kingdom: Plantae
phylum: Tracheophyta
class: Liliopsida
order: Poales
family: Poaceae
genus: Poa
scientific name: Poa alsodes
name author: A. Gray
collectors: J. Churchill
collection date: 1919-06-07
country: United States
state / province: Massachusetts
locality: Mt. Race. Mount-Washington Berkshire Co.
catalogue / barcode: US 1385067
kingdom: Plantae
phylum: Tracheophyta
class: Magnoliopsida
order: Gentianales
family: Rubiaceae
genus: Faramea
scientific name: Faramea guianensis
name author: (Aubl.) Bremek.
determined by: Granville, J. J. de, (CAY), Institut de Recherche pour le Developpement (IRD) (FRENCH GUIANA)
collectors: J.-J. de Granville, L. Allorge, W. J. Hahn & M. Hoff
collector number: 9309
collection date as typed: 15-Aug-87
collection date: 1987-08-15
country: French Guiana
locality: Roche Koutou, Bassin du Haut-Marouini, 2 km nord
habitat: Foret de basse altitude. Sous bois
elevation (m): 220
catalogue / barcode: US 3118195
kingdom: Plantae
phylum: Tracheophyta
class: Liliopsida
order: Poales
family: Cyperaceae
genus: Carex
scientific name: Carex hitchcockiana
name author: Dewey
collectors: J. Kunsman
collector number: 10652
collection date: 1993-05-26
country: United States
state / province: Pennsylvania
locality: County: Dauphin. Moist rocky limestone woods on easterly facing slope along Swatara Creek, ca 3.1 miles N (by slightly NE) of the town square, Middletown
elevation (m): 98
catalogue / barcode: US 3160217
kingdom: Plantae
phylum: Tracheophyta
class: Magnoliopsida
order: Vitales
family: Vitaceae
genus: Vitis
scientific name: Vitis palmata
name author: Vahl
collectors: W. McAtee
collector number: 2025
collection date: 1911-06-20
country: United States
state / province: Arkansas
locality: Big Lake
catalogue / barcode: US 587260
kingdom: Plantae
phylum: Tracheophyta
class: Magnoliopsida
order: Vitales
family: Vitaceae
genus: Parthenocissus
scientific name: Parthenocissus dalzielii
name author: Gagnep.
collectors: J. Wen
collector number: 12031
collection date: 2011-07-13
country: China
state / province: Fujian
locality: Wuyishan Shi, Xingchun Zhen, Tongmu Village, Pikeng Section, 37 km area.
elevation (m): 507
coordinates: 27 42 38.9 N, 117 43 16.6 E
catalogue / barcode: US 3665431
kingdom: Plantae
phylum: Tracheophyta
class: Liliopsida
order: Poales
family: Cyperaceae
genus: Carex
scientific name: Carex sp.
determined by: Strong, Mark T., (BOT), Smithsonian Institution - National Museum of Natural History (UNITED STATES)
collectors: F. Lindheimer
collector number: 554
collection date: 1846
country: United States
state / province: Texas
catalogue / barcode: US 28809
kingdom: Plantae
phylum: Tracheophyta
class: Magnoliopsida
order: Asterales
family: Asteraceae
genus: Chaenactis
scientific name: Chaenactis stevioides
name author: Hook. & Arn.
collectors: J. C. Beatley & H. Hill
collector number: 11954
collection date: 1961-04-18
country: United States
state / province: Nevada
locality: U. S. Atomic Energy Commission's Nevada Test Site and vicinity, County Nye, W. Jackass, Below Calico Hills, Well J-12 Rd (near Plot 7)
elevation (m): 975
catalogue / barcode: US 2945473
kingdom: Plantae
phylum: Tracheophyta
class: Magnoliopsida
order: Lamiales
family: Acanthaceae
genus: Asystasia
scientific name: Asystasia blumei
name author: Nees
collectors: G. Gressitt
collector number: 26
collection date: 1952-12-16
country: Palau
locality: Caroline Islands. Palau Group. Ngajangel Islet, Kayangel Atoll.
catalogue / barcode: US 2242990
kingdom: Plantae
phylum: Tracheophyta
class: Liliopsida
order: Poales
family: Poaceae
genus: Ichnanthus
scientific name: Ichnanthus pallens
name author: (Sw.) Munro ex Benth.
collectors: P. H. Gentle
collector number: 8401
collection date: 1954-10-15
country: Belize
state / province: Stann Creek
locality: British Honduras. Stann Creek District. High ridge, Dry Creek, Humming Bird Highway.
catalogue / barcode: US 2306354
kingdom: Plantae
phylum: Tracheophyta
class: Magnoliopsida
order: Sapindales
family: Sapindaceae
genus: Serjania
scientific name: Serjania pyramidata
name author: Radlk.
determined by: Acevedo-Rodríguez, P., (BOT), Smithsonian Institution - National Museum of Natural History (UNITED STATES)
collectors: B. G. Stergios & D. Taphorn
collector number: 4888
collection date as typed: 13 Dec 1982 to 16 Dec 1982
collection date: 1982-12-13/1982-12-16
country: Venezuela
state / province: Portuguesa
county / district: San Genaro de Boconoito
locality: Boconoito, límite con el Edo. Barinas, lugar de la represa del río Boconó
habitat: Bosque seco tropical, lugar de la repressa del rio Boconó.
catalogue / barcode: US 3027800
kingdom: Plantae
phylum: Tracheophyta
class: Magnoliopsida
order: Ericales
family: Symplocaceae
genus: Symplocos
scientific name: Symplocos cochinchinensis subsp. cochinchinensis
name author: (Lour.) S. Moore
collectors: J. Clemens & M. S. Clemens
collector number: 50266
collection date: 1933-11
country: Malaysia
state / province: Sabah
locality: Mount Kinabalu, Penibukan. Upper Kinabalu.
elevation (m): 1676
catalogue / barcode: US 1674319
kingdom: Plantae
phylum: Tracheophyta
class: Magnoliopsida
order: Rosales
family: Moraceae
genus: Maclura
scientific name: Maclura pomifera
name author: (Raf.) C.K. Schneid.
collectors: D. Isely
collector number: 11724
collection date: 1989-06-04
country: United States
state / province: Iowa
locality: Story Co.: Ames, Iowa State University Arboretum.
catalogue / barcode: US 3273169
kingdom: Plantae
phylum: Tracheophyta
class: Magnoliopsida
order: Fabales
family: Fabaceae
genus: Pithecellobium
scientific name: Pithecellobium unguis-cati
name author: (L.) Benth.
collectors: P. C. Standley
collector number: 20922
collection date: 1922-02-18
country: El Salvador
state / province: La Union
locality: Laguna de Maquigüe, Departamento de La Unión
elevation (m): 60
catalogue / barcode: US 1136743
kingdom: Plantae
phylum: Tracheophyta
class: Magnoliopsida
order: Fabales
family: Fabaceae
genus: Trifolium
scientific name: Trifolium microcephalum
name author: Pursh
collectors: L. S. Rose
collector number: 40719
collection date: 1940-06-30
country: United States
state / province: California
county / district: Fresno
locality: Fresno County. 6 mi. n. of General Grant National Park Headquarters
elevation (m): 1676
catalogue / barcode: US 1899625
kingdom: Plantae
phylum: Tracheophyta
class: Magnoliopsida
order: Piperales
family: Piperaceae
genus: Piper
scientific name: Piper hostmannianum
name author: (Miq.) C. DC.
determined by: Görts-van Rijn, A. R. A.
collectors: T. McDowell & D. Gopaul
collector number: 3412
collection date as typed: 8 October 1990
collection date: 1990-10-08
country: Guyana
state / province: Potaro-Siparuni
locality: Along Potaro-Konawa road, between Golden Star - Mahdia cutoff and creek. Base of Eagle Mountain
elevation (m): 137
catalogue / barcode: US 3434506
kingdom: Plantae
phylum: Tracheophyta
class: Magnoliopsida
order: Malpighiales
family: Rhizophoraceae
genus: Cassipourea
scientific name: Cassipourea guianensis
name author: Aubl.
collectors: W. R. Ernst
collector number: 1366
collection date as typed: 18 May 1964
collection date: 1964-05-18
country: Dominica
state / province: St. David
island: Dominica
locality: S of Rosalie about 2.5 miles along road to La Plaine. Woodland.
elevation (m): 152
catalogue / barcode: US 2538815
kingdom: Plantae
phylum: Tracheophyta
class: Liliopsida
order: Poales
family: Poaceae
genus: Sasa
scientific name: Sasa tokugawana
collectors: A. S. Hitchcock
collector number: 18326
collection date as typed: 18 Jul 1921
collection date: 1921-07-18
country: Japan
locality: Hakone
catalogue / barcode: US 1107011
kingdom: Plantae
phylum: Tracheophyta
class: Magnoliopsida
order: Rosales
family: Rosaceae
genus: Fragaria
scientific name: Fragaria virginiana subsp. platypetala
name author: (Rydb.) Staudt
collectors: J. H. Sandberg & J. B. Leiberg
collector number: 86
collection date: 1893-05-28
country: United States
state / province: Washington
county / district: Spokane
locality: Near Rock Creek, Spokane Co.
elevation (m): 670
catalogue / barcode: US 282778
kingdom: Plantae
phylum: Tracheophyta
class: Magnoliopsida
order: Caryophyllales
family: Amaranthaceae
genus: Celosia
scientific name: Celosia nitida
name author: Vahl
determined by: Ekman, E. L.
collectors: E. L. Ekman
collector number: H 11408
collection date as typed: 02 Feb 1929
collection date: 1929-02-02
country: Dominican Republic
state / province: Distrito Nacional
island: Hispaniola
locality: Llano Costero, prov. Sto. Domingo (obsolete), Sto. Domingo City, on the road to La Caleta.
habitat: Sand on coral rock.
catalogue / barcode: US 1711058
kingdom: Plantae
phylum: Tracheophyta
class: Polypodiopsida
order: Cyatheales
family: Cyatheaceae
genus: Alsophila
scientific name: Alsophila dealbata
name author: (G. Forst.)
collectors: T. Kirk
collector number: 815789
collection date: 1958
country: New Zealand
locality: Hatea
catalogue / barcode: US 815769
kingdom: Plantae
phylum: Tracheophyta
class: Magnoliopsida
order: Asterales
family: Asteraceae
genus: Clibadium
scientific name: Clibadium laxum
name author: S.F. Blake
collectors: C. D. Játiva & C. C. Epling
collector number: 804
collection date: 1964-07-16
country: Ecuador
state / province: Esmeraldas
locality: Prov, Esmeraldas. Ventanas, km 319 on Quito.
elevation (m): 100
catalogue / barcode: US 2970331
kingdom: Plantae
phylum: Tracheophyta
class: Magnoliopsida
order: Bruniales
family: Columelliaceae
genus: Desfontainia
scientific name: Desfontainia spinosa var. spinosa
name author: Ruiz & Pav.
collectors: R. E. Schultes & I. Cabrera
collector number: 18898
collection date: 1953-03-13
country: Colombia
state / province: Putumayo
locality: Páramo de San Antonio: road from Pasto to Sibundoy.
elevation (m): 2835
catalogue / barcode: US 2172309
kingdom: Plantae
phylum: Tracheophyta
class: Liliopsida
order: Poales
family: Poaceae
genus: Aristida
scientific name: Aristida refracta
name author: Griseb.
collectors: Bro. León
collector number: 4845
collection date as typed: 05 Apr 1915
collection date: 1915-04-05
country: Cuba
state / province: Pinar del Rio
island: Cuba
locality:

→ **Goal of the exercise**
Extract the lines of the entries above, from the first line through the line containing "collection date: 1993-05-26", both included, and reproduce them word for word.

→ **Completed exercise**
kingdom: Plantae
phylum: Tracheophyta
class: Liliopsida
order: Poales
family: Poaceae
genus: Poa
scientific name: Poa alsodes
name author: A. Gray
collectors: J. Churchill
collection date: 1919-06-07
country: United States
state / province: Massachusetts
locality: Mt. Race. Mount-Washington Berkshire Co.
catalogue / barcode: US 1385067
kingdom: Plantae
phylum: Tracheophyta
class: Magnoliopsida
order: Gentianales
family: Rubiaceae
genus: Faramea
scientific name: Faramea guianensis
name author: (Aubl.) Bremek.
determined by: Granville, J. J. de, (CAY), Institut de Recherche pour le Developpement (IRD) (FRENCH GUIANA)
collectors: J.-J. de Granville, L. Allorge, W. J. Hahn & M. Hoff
collector number: 9309
collection date as typed: 15-Aug-87
collection date: 1987-08-15
country: French Guiana
locality: Roche Koutou, Bassin du Haut-Marouini, 2 km nord
habitat: Foret de basse altitude. Sous bois
elevation (m): 220
catalogue / barcode: US 3118195
kingdom: Plantae
phylum: Tracheophyta
class: Liliopsida
order: Poales
family: Cyperaceae
genus: Carex
scientific name: Carex hitchcockiana
name author: Dewey
collectors: J. Kunsman
collector number: 10652
collection date: 1993-05-26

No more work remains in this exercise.